For most emerging economies, the scope for improvement is fairly sizable, even with basic ID deployments based primarily on authentication and verification. For mature economies where many processes and applications are already digital, improvements require the deployment of more advanced digital ID programs, such as enabling data-sharing features across institutions.
The economic potential can differ significantly across countries based on two key factors: the share of the economy constricted by bottlenecks that digital ID can address and unlock, such as government benefits and healthcare spending; and the potential for value creation by enabling a wide range of digital interactions across the overall economy.

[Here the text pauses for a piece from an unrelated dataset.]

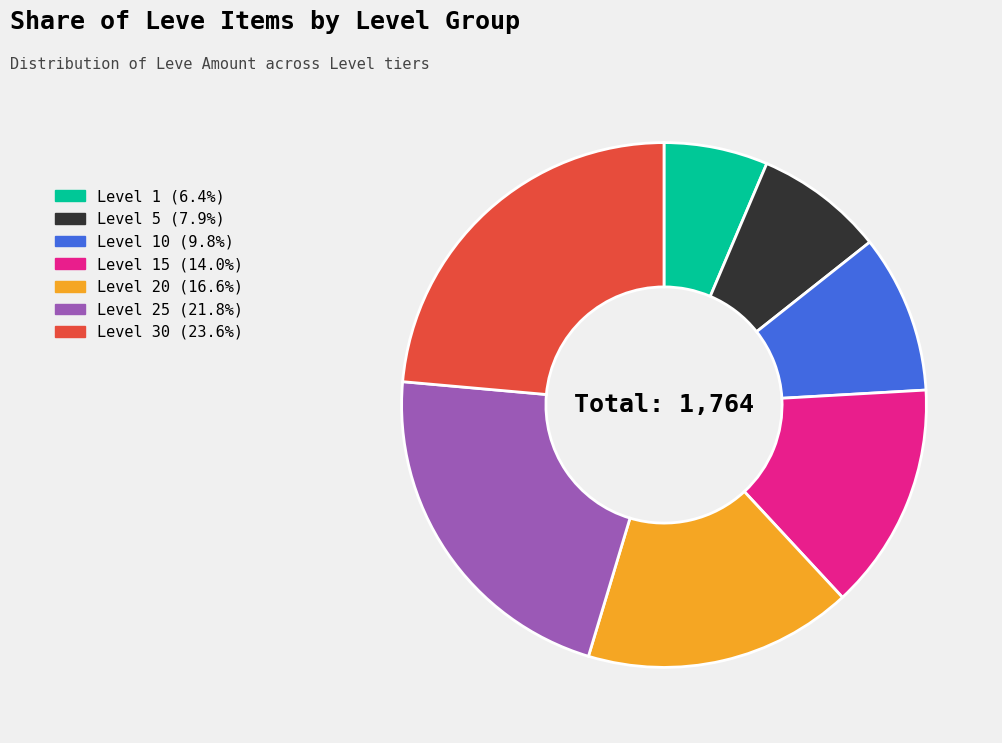

Count the number of slices in the pie.

7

McKinsey estimates that over half the economic value of digital ID will accrue to individuals in a variety of roles including consumers, workers, and asset owners. The remaining economic value flows to the private- and public-sector institutions with which the individuals interact, such as providers of goods and services, employers, and suppliers of government benefits.
The largest contributors to economic value for individuals are access to financial services and employment. Digital IDs, for example, enable access to less costly digital bank accounts and to talent matching and contracting platforms. The largest sources of value for business and government institutions are time and cost savings, reduced fraud, increased sales of goods and services, improved labor productivity, and higher tax revenue.
The opportunity for expanding the use of good digital IDs is growing, as technologies improve and become more affordable, and as more people around the world have access to smartphones and the Internet. But, like other innovations, digital ID technologies can be used both to benefits society and for undesirable purposes.
“Digital ID offers individuals social, civic, and political benefits, from increased inclusion, formalization, and transparency to better control of online data. Designed carefully and scaled to high levels of adoption in multiple application areas, it can also create significant economic value, particularly in emerging economies, with benefits for both individuals and institutions. Yet with that potential comes risk from deliberate misuse of digital ID programs by government and commercial actors as well as broader risks common to other large-scale digital interactions, such as technology failure and security breaches. These risks must be taken into account in the design, implementation, and governance of any digital ID system. As the landscape evolves, more research will help clarify the upsides and downsides of digital ID, and the effort will be well worth it. After all, digital ID may be the next frontier in global value creation and a new force for inclusive growth.”